休講 寒さで手が悴む。親指の感覚がない。それは久しぶりの雪で、僕は履いてくるべき靴を間違えたことを早くも後悔していた。
都心に雪は積もりづらい。整備されたアスファルトは水捌けが悪く、水たまりに雪が溶けてぐちゃぐちゃだ。街路樹の根元くらいだ、「真っ白」が存在するのは。どろどろのみぞれをかき分けて、大学への道を歩む。

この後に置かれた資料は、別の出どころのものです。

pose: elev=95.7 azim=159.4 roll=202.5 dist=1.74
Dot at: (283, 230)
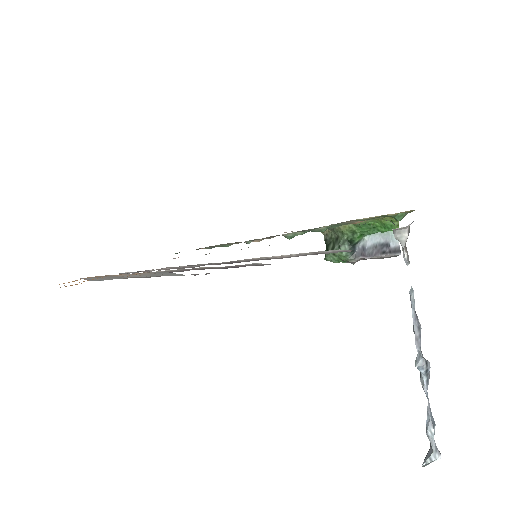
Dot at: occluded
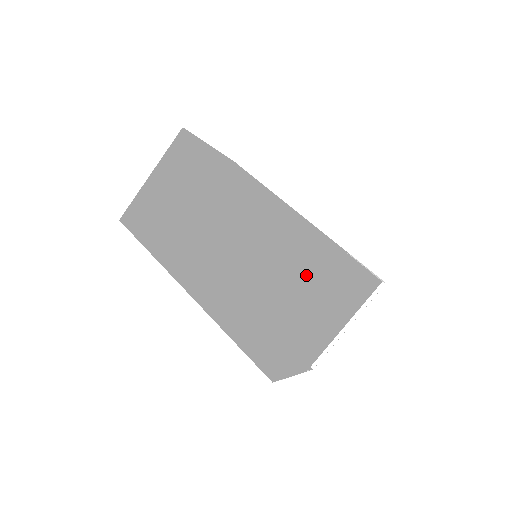
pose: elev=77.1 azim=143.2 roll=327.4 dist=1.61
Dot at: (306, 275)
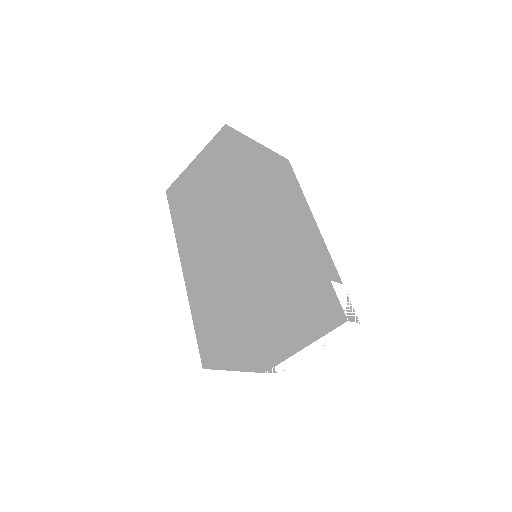
Dot at: (253, 290)
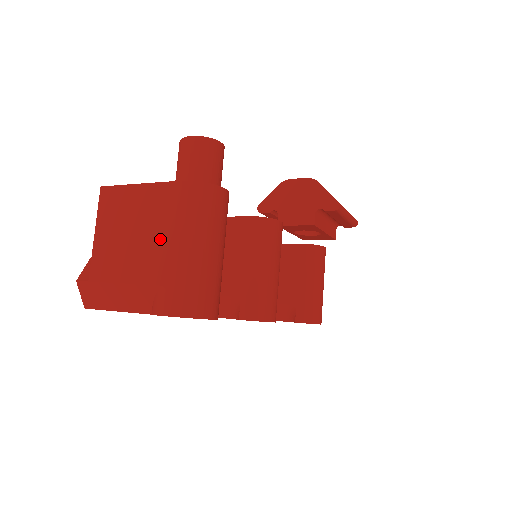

自販機で缶コーヒーを買う。早く温まりたいのに、缶の外側が熱くて火傷しそうになる。人間の体って不便だ。セーターの袖を指先まで持ってきて、服越しに持つことでなんとか耐えた。舌先に苦さが広がって、こんな日くらいは砂糖の加わった方を買っても良かったかな、と思いながら喉奥へ流し込んでいく。
バスは遅延していた。缶コーヒーを空にしながら、手の温度が元に戻っていく感覚を味わっていた。バス停に人は少ない。ぼうっと空から落ちる白い粒を眺めているうち、疲れ切ったような顔のバスが来る。
バスに乗ってからスマホを見たのが間違いだった。どうせ寒さで震えているだけなら、バス停でポケットから手を出せばよかった。そこに映っていたのは「休講」の二文字。この授業のために乗ったバスは、十分遅延しながらがたがたと進んでいく。